QUIRINDI could be on the verge of a COVID-19 outbreak as fragments of the virus have been detected in the town's sewage.
Public health physician Dr David Durrheim said he was recently notified of the fragments at Quirindi.
"The recent detections are a good reminder for everyone in this area, and not only in this specific catchment area, to come forward for testing even if they have the mildest of symptoms, so we can identify any unknown cases in the community and reduce transmission," he said.
There was positive news for the rest of the region though with a donut day for Tamworth, Moree, Armidale, Inverell, Gunnedah and Uralla.
Newcastle and the Mid-Coast weren't as lucky with seven new cases spread across the regions.
It brings the total number of cases in the district to 4347 since August 5. There are currently 287 active cases.
Two of the total active cases are currently being cared for in ICU. Two cases are linked and five are unlinked.

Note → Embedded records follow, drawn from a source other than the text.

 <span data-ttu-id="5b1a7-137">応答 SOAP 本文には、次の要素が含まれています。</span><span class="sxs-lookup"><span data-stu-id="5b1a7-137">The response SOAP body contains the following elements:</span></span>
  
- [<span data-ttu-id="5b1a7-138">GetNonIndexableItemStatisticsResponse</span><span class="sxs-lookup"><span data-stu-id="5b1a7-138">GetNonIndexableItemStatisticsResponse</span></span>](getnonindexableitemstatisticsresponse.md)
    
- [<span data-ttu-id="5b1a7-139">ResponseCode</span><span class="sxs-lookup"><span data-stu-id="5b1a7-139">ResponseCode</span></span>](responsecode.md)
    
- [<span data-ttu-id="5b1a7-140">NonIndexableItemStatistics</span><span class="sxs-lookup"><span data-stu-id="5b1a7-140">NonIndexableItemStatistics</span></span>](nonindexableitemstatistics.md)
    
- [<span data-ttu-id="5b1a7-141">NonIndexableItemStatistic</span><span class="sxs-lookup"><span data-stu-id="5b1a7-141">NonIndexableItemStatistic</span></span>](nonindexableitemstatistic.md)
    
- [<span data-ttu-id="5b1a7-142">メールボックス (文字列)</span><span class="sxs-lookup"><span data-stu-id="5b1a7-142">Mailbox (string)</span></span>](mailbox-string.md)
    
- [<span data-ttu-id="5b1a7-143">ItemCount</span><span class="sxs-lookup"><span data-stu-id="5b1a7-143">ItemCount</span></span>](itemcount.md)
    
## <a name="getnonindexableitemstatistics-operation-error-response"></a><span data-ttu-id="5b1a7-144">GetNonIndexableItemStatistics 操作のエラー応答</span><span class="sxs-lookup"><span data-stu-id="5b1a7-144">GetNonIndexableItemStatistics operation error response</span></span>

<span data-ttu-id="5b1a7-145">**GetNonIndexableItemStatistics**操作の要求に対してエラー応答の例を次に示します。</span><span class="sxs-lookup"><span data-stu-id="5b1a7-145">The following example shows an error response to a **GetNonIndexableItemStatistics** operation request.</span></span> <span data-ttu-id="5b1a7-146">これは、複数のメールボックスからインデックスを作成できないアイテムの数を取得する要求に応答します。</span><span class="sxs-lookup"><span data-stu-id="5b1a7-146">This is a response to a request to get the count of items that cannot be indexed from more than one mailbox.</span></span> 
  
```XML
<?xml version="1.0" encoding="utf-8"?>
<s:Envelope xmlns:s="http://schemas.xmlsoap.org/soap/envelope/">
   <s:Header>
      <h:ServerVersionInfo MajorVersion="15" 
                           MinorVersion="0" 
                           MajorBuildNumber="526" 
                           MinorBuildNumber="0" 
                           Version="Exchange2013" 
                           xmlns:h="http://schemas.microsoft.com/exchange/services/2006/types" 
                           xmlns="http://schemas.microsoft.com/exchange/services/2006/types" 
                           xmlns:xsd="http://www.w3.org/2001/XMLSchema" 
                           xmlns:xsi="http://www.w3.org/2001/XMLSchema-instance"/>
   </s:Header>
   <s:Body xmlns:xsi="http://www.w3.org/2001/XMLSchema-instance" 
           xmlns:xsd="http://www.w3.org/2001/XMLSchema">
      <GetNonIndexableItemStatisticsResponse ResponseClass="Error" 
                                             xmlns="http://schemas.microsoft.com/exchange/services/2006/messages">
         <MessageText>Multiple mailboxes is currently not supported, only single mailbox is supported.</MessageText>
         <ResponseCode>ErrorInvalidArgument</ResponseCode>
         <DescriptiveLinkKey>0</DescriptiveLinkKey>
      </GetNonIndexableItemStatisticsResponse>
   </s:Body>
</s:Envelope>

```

Six were infectious in the community and one was isolating while infectious.
Dr Durrheim has urged anyone who is isolating in the community with COVID-19 to call for an ambulance if they feel dizzy, breathless or their condition deteriorates.
New rules are in place for returning travellers as a result of the Omicron variant.
In line with federal government measures, all travellers arriving in NSW who have been in South Africa, Lesotho, Botswana, Zimbabwe, Mozambique, Namibia, Eswatini and Malawi in the 14 days before their return must enter hotel quarantine for two weeks, regardless of their vaccination status.
All fully-vaccinated travellers who have been in any overseas country before their return must travel directly to their home and isolate for 72 hours.
They will only be able to leave isolation at the end of the three days if they have received a negative result, and must complete a PCR test on day six.
Anyone who has already arrived in NSW who has been in any of the eight African countries within the previous 14 days must immediately get tested and isolate for 14 days, and call NSW Health on 1800 943 553.